Places like Minnesota.

In fact, the home state of the agribusiness giant is itself a giant contributor to the global food system, ranking fourth among states with more than $10 billion exported in 2022 (the latest full-year data available, according to the Minnesota Department of Agriculture).

That's backed by the more than 65,000 farms that make Minnesota, according to the department, the top state for sugar beets, turkeys raised, green peas and sweet corn for processing; second in the nation in hogs, wild rice, dry edible beans and spring wheat; third in soybeans, sunflower, canola, dry beans and oats; fourth in corn; fifth in ethanol production; sixth in meat animals, cheese and rye; seventh in wheat, barley, honey, mink pelts and mohair; eighth in dairy milk, snap peas and livestock production; and ninth in potatoes.

Overall, agriculture in Minnesota, the department reports, supports more than 388,000 jobs on farms and beyond, with four of the 17 Minnesota companies on the Fortune 500 list in the ag and food sector.

Most profoundly, the state helps feed the nation and the world. So it's no wonder that Sikes said that "We believe in trade. About 25% of the world's food crosses borders today. That needs to continue to happen."

It still can. But it will likely be more expensive at a time of already high inflation after an ongoing tariff threat by President Donald Trump was confirmed on Monday.

After a month delay, Trump said that an additional 10% tariff on goods from China, as well as 25% tariffs on Canadian and Mexican goods, will go into effect on Tuesday.

Those three countries — two of them friendly neighboring nations — happen to be Minnesota's largest agricultural export markets, according to department data.

If (or more likely when) Beijing, Mexico City and Ottawa reply in kind to Washington, Minnesota's agricultural exports will likely become more expensive and thus less competitive on the world market.

"The one thing we know from the previous tariff war is these things have long tails," said Michael Boland, a University of Minnesota professor of agricultural economics.
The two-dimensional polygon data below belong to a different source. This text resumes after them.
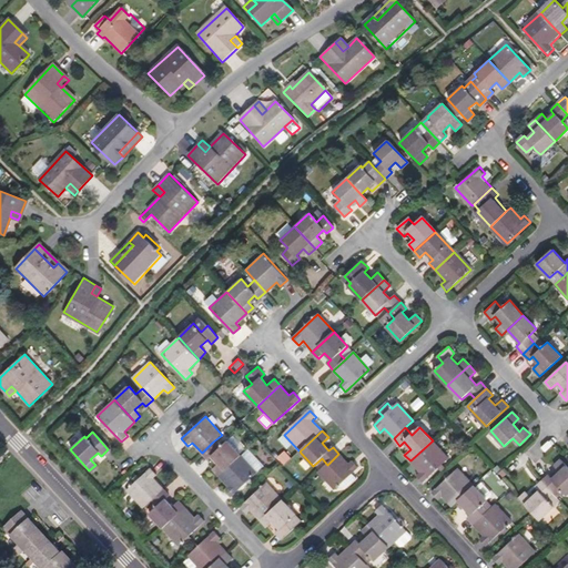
[(219,475),(241,455),(227,440),(219,448),(213,442),(202,453),(208,459),(212,456),(217,463),(212,468),(219,475)]
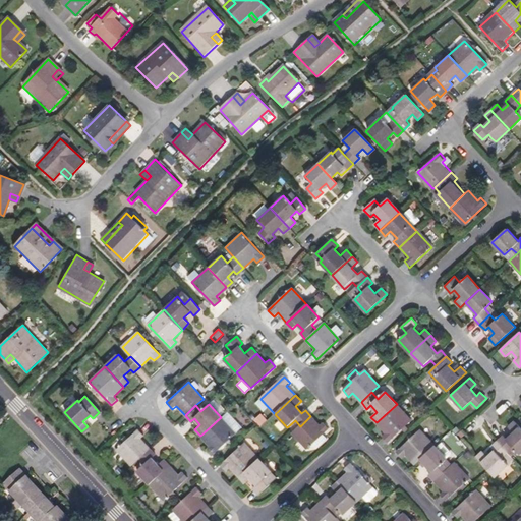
[(388,443),(411,420),(397,404),(377,422),(386,433),(382,437),(388,443)]
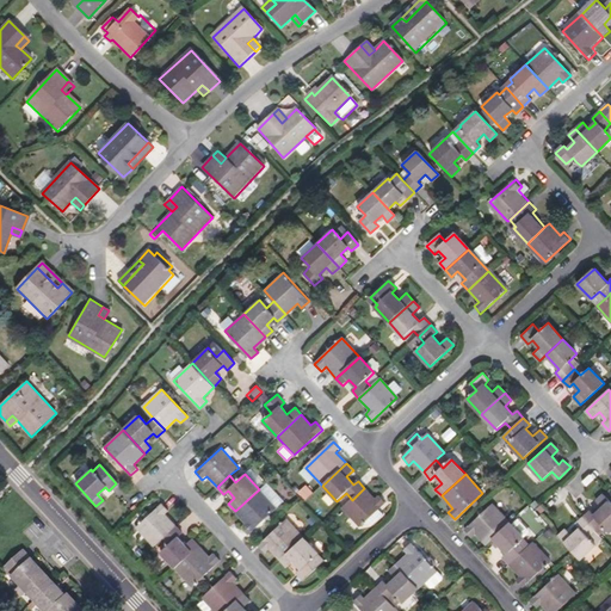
[(284,500),(267,482),(259,489),(276,508),(284,500)]
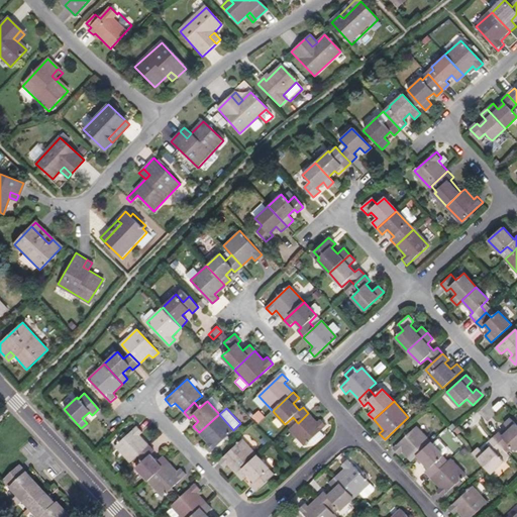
[(251,416),(257,423),(265,417),(260,410),(251,416)]
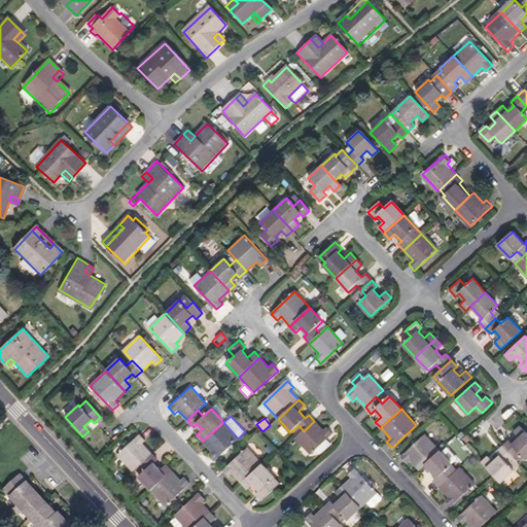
[(326,440),(332,433),(327,427),(324,430),(314,421),(304,431),(295,438),(311,454),(316,449),(326,440)]
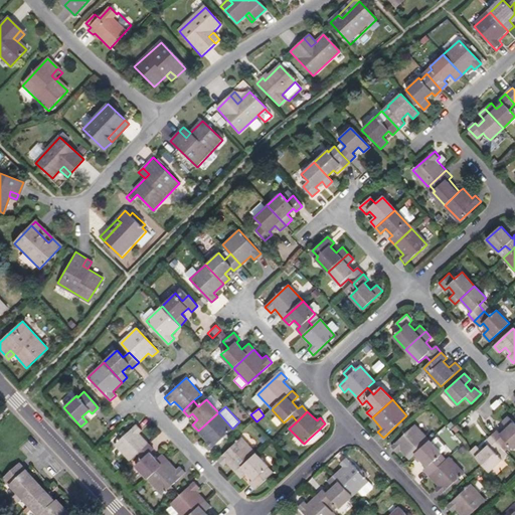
[(209,450),(232,428),(218,412),(198,431),(206,440),(203,444),(209,450)]
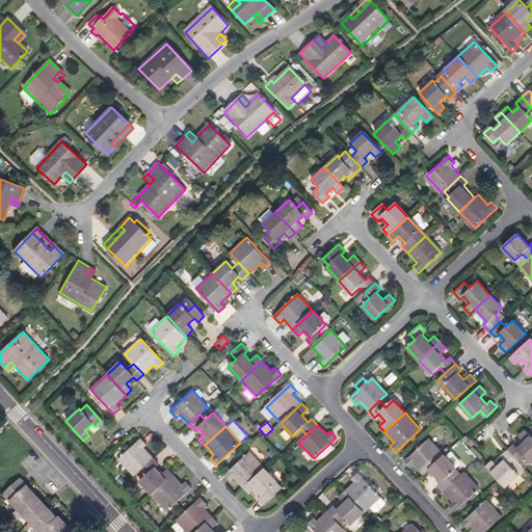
[(530,462),(531,460),(531,437),(525,431),(520,436),(525,442),(517,448),(514,444),(508,451),(517,461),(524,455),(530,462)]
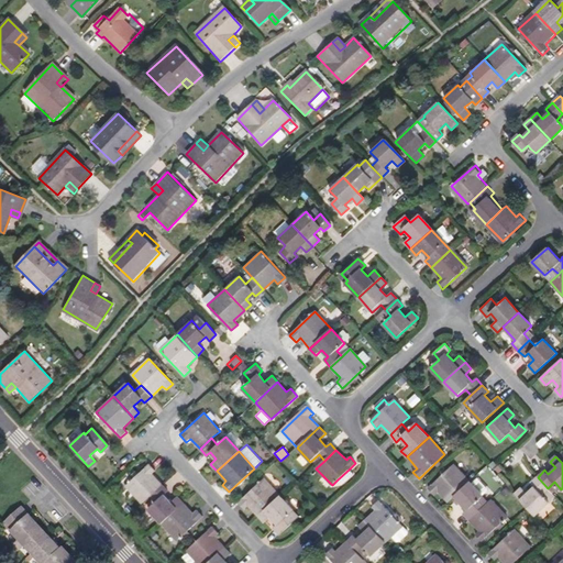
[(151,496),(162,485),(152,474),(156,471),(150,463),(127,485),(143,503),(151,496)]
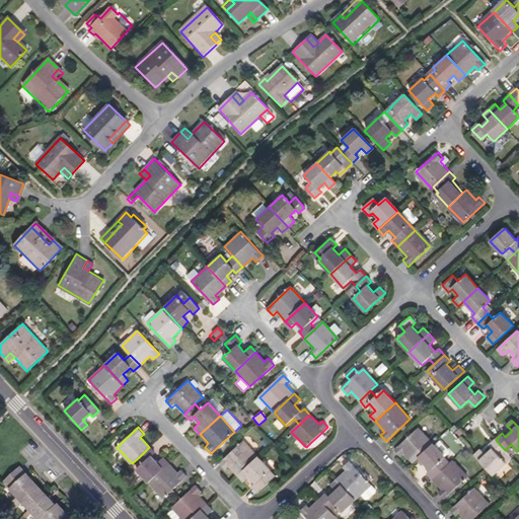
[(419,457),(433,444),(419,428),(394,450),(400,456),(404,453),(414,462),(419,457)]
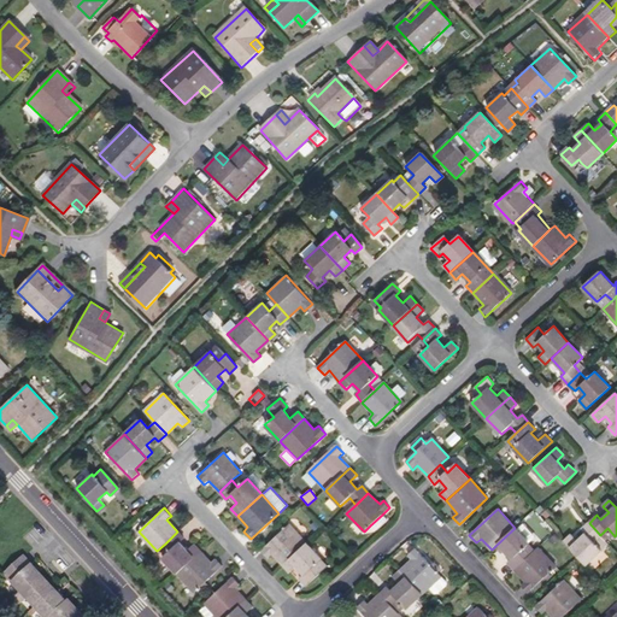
[(534,511),(523,519),(538,539),(548,530),(534,511)]
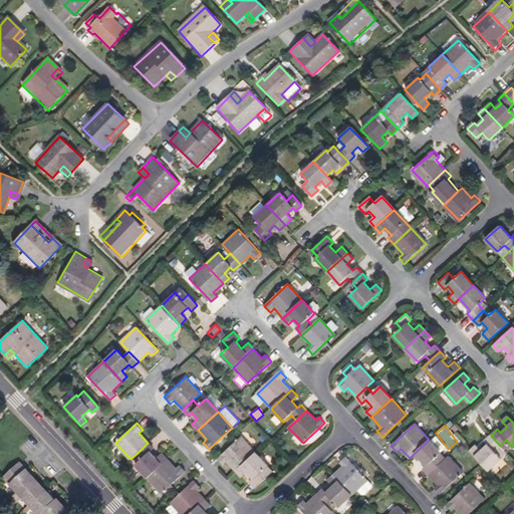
[(313,443),(323,433),(318,429),(308,438),(313,443)]
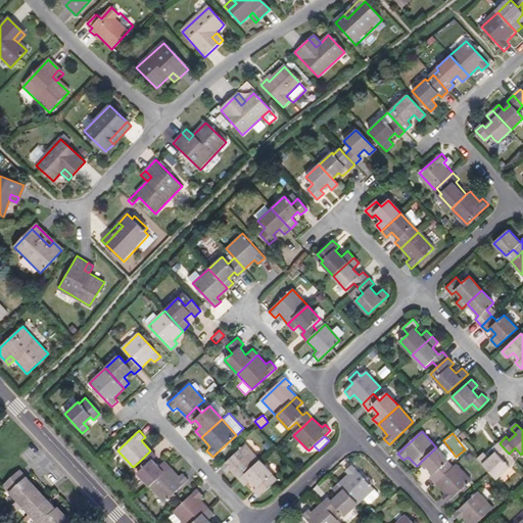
[(510,465),(504,458),(509,454),(500,443),(493,448),(497,452),(490,458),(484,453),(478,459),(490,472),(496,478),(510,465)]
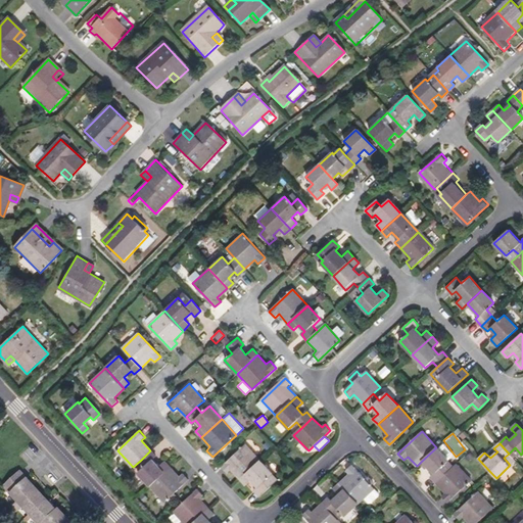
[(447,463),(448,462),(448,460),(450,459),(454,457),(442,444),(437,448),(436,447),(422,461),(434,474),(430,478),(436,483),(452,469),(447,463)]
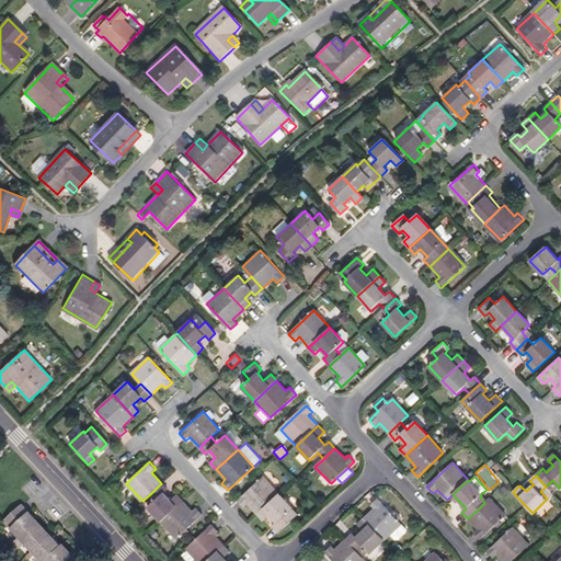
[(258,514),(278,495),(263,478),(237,501),(243,507),(248,504),(258,514)]
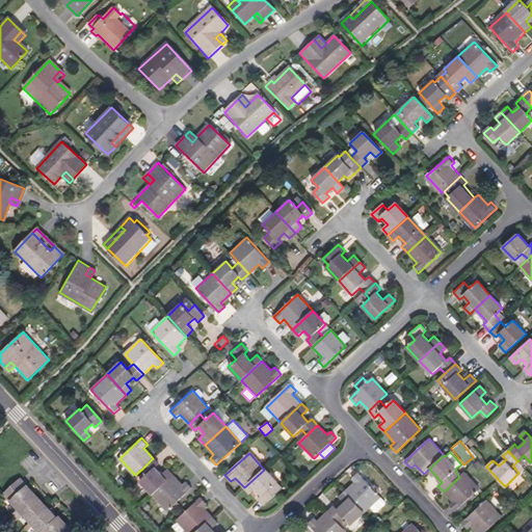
[(152,495),(173,476),(167,470),(161,475),(155,469),(159,464),(153,458),(142,469),(148,474),(139,481),(152,495)]
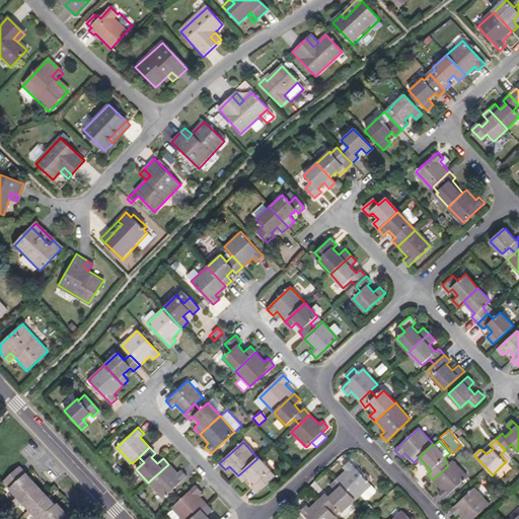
[(448,465),(452,461),(447,455),(445,456),(445,458),(444,459),(448,465)]
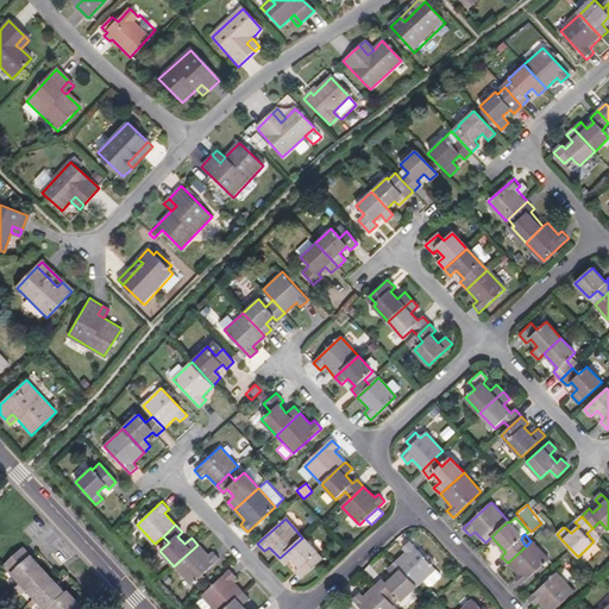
[(314,556),(316,553),(302,538),(280,558),(287,565),(293,560),(300,567),(296,571),(303,579),(321,563),(314,556)]
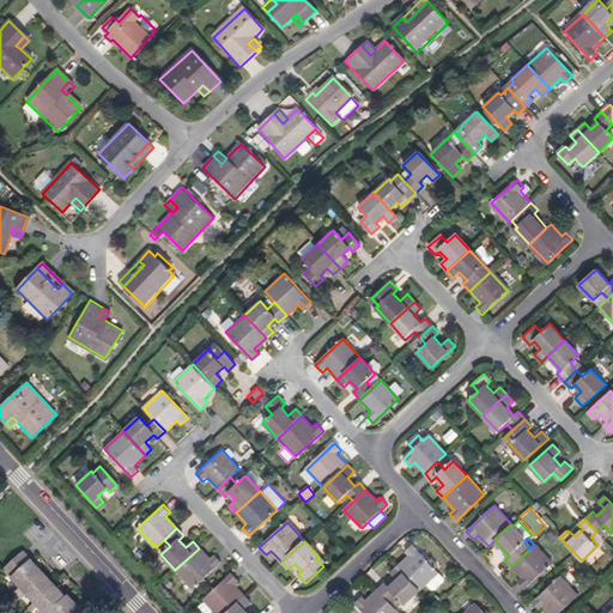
[(420,590),(439,572),(413,545),(406,552),(411,557),(399,568),(420,590)]
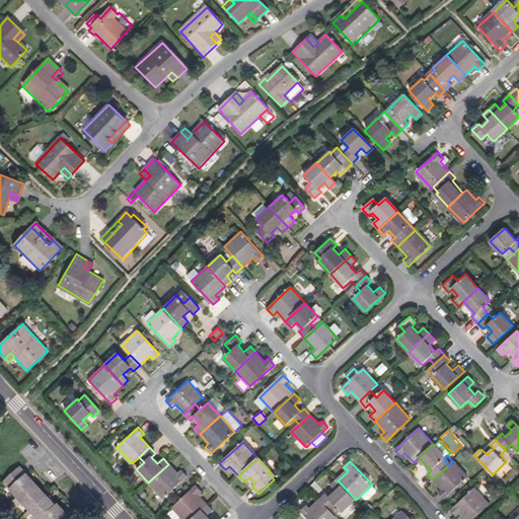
[(444,500),(467,477),(452,461),(448,465),(433,479),(441,490),(438,493),(444,500)]
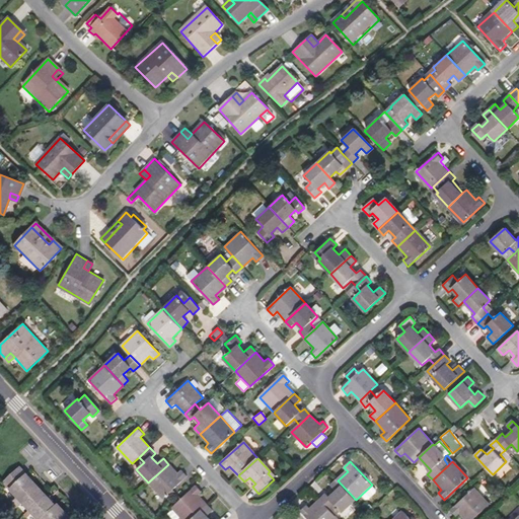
[(163,498),(187,476),(180,470),(177,473),(168,464),(148,483),(163,498)]
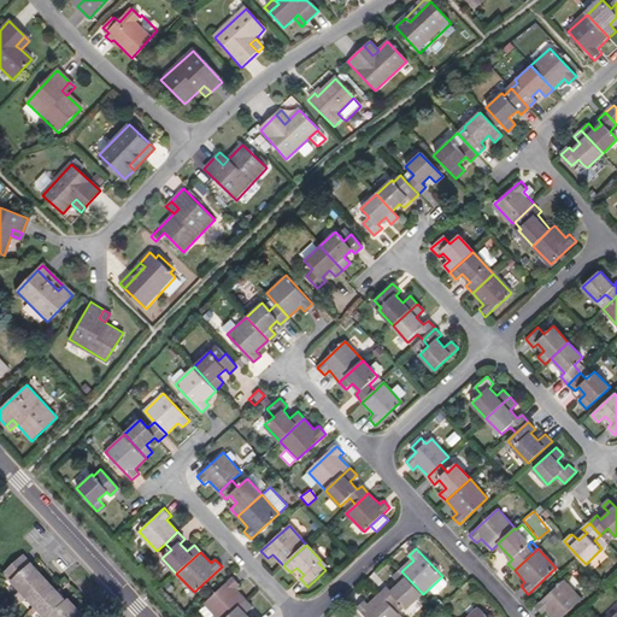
[(66,601),(23,554),(3,574),(19,592),(15,595),(22,604),(27,599),(34,607),(30,611),(34,615),(37,611),(43,616),(86,616),(69,599),(66,601)]
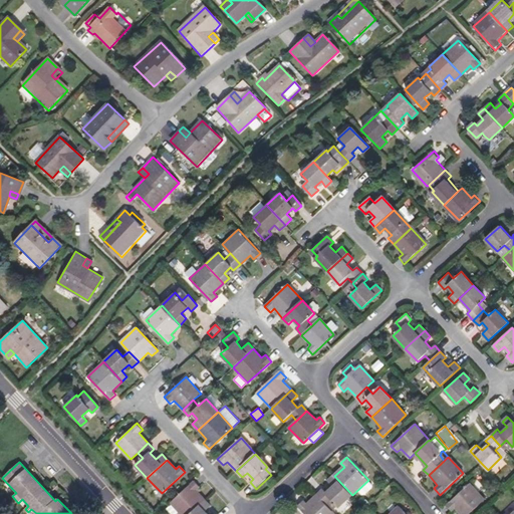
[(339,508),(352,495),(334,476),(329,481),(332,483),(334,486),(331,489),(327,493),(323,489),(317,495),(326,505),(332,500),(339,508)]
If tariffs are reciprocal or a close equivalent, costs to consumers will rise on an array of goods, Boland said.

Especially since the three countries comprised 43% of all U.S. imports in 2023, according to the Washington Post.

Costs could rise on automobiles, in just one example. "A 25% tariff across the Mexico and Canadian border will blow a hole in the U.S. industry that we have never seen," Ford Motor CEO Jim Farley said in February.

And what goes into Fords and other vehicles could jump at the pump, too: Much of Canada's $63 billion trade surplus with the U.S., according to a New York Times analysis, is from oil and gas exports.

Back on the farm, fertilizer could be significantly impacted too. About 80% of potash, a key ingredient, comes from Canada, according to the Times.

"We've spent years sending all these trade missions to all these other countries talking about the value of our crops," said Boland. If the U.S. is viewed as unreliable, he continued, "it takes a while for all those markets to come back.

"And they may never fully come back."

Sikes stated that the U.S. had about half of China's soybean market before tariffs were imposed during the first Trump administration and that it's now down to about 30%.

Boland stressed that "You just want to make sure you've thought everything through. Because once you declare a [trade war] on somebody, it's hard to go back and take that back, and you've got these long-term consequences."

Cargill, according to Sikes, thinks in the long term with models that go out decades. Among many headwinds are issues around water, land-use policy, climate change, labor and immigration issues and trade policy.

It seems unlikely that the administration was as rigorous in its long-term analysis, which is unfortunate, because the impact of its actions on the global economy, let alone geopolitics, will be profound.

And as evidenced by Minnesota's exports in agriculture and several other sectors, the stakes for the state are too.